• Exercise directions:
Produce a word-for-word copy of the line that contains "focal_35mm: 45" and each line after it through the end of the material, omitting pictures and all other lines.
== == ==
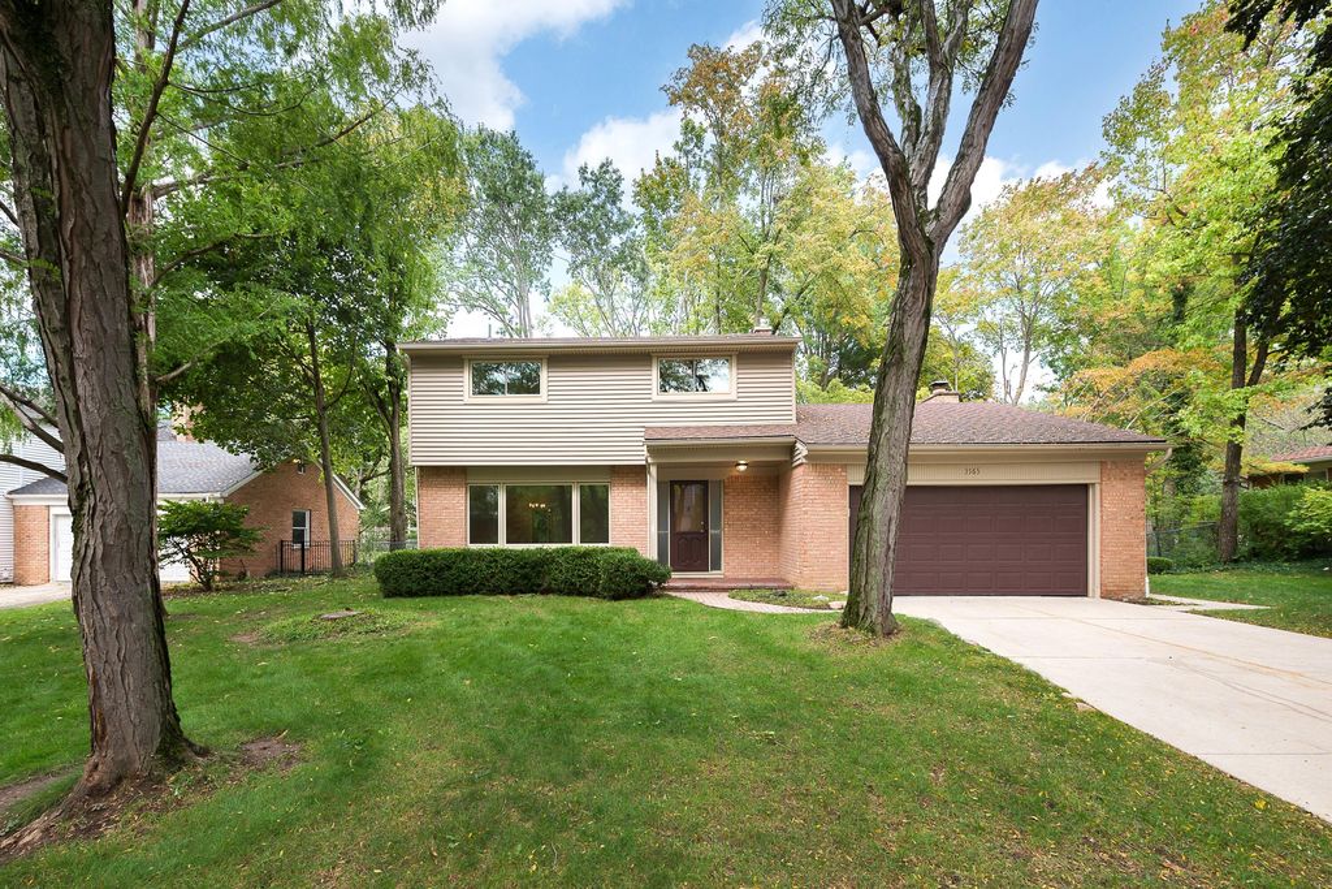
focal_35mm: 14
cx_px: 666
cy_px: 444
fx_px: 518
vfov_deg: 81.2
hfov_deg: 104.2
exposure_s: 1/160
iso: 320
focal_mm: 14
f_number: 6.3
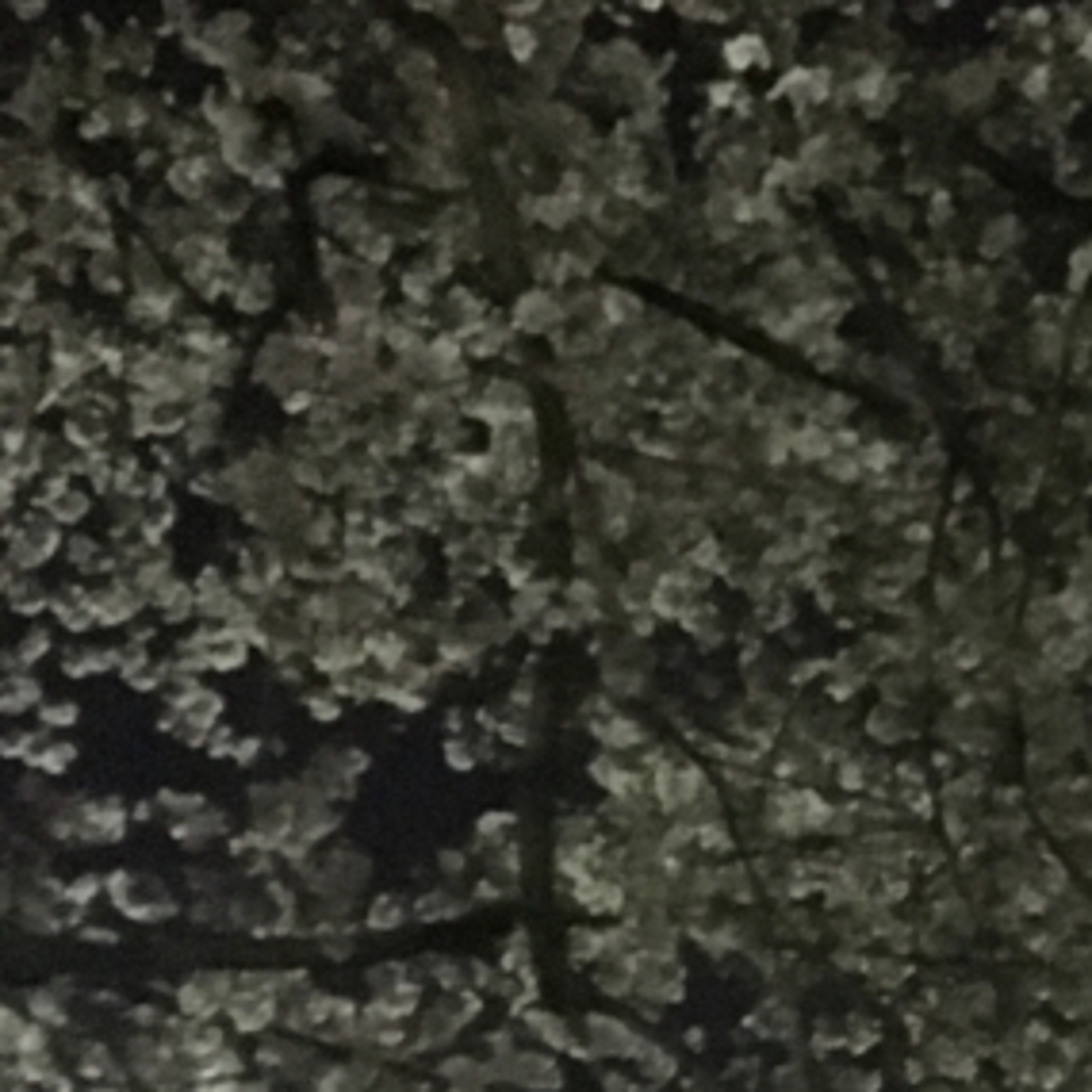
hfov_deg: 18.0
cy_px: 467
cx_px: 1303
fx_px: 3284
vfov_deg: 18.9
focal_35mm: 92
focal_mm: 4.15
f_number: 2.2
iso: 2000
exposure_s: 1/17
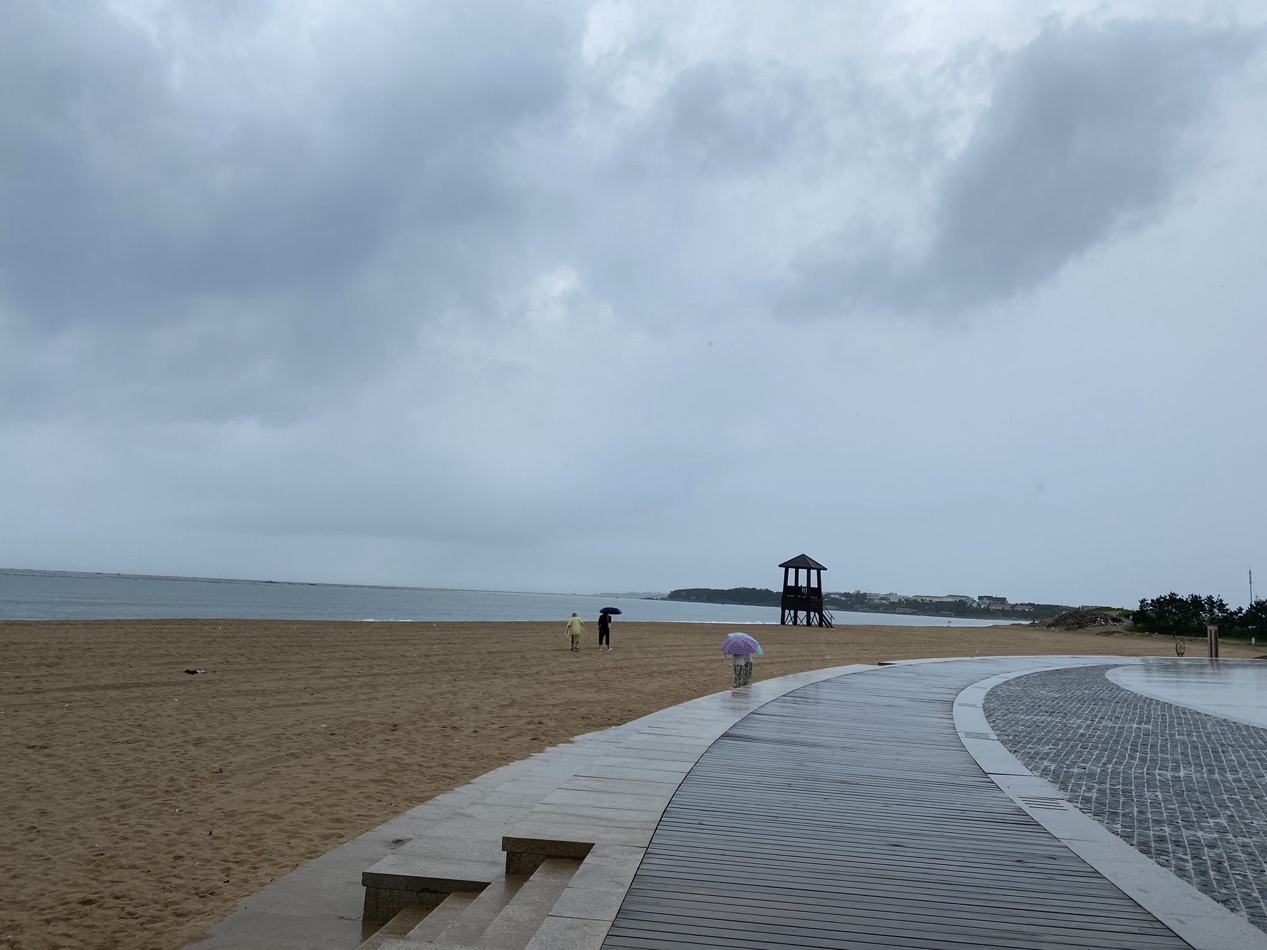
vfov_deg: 53.1
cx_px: 634
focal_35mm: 26
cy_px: 475
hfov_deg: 67.3
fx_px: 952
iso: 32
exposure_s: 1/2066
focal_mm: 4.25
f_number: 1.8
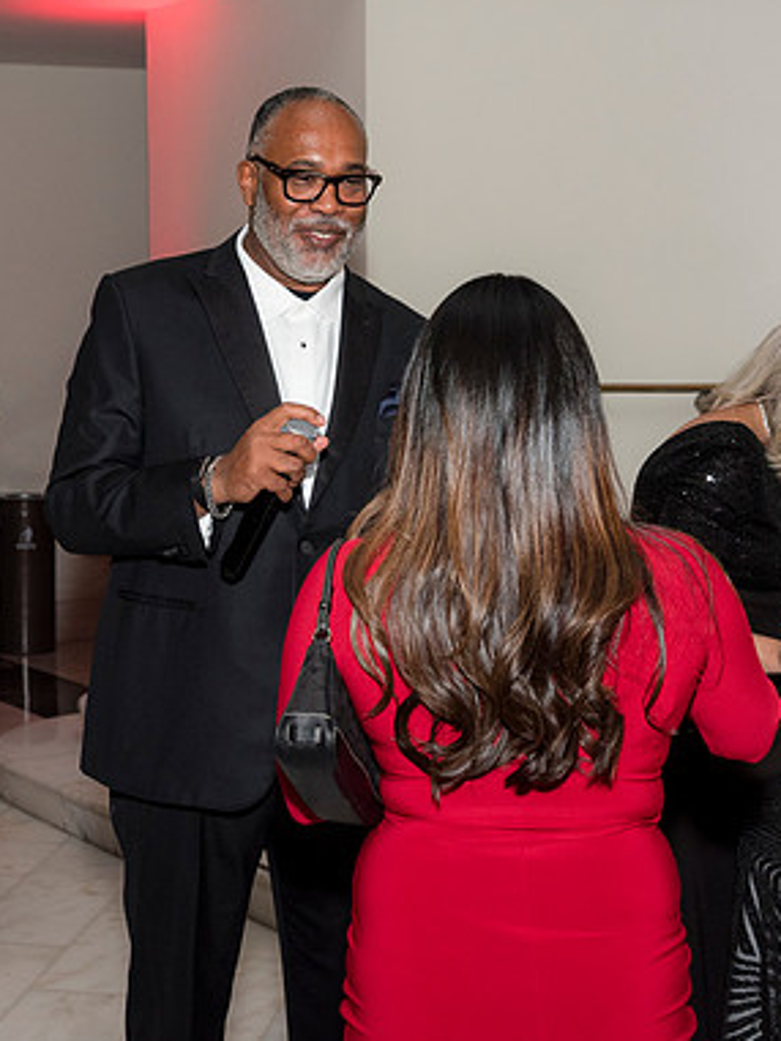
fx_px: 1924
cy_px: 404
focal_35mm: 64
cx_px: 252
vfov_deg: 30.2
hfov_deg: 22.8
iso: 800
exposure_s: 1/125
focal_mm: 36
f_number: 5
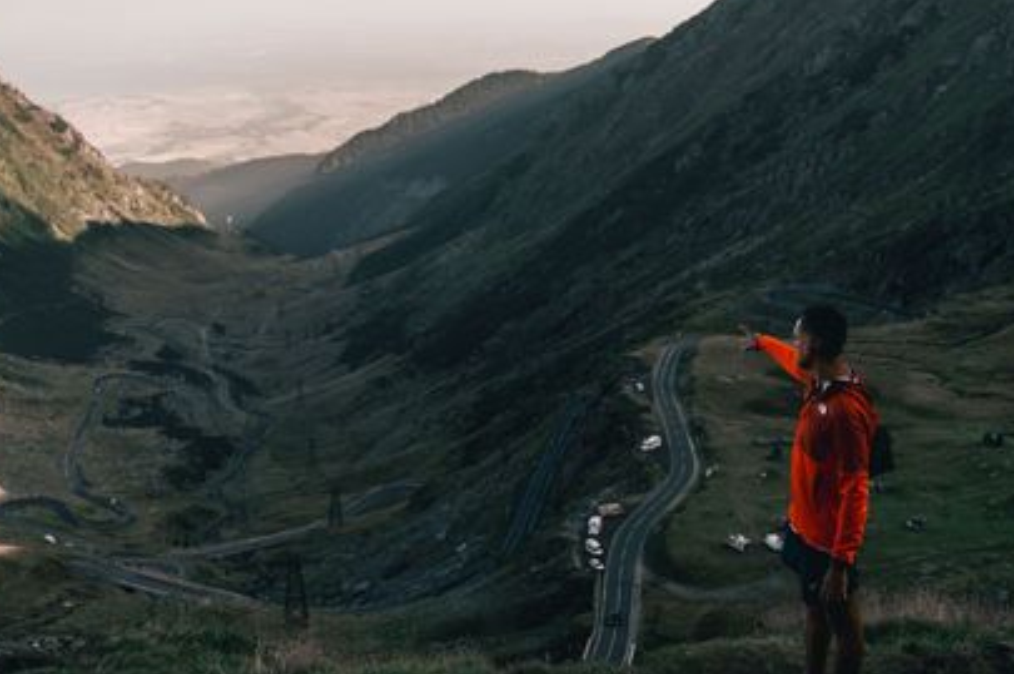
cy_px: 224
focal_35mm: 45
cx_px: 559
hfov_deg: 43.6
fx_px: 1266
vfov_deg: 29.6
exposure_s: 1/250
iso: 400
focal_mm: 28
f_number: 2.8
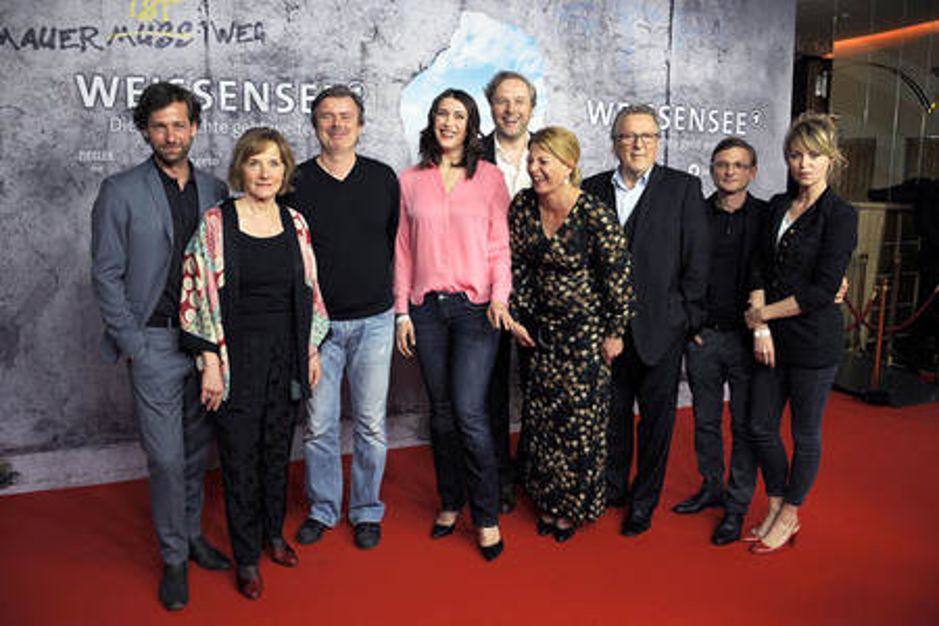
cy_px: 313
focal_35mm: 28
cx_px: 470
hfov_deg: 65.5
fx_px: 730
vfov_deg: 46.4
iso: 640
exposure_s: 1/160
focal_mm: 28
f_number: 5.6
== == ==
• Worked solution:
focal_35mm: 45
cx_px: 559
hfov_deg: 43.6
fx_px: 1266
vfov_deg: 29.6
exposure_s: 1/250
iso: 400
focal_mm: 28
f_number: 2.8
cy_px: 313
focal_35mm: 28
cx_px: 470
hfov_deg: 65.5
fx_px: 730
vfov_deg: 46.4
iso: 640
exposure_s: 1/160
focal_mm: 28
f_number: 5.6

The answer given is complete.